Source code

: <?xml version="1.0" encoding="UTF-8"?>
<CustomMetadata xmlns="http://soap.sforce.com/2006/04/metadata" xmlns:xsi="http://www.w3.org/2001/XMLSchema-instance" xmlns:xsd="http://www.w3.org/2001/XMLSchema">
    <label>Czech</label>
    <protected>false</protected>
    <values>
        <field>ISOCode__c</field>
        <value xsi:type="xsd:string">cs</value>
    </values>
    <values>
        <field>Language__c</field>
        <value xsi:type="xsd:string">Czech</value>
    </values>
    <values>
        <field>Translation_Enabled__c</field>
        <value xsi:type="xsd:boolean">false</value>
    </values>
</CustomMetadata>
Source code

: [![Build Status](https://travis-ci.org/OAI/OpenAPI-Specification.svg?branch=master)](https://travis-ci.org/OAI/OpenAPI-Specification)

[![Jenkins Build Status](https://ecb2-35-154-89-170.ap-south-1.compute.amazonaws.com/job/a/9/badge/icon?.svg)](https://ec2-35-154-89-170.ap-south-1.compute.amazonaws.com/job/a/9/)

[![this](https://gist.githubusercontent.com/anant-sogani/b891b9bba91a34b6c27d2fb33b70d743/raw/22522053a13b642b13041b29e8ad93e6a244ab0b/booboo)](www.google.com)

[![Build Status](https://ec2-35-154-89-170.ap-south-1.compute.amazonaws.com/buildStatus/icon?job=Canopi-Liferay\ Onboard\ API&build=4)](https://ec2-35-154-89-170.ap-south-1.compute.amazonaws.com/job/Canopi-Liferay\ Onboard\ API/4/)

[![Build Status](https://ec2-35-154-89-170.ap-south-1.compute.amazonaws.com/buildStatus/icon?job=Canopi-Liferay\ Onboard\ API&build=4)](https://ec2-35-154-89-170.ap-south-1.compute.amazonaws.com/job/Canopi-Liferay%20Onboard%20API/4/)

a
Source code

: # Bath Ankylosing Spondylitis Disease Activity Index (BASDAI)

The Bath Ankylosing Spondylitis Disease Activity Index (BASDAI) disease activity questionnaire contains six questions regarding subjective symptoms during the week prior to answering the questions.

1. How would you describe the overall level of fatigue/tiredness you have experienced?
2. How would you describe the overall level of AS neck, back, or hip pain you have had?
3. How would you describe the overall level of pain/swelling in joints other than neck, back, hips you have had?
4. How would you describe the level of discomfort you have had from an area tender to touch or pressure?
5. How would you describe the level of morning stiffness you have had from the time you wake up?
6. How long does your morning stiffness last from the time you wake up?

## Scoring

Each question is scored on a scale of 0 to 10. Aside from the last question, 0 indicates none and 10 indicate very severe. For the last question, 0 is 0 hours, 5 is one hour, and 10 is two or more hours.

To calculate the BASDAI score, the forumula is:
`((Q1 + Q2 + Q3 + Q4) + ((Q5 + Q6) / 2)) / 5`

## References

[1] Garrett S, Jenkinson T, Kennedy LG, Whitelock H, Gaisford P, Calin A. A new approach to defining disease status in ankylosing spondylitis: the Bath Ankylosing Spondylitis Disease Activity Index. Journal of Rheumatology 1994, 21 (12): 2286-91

###

◆ WHAT TO PRODUCE
Wherever the word "Czech" appears in the listing, copy the line that holds it.

◆ TASK SOLUTION
    <label>Czech</label>
        <value xsi:type="xsd:string">Czech</value>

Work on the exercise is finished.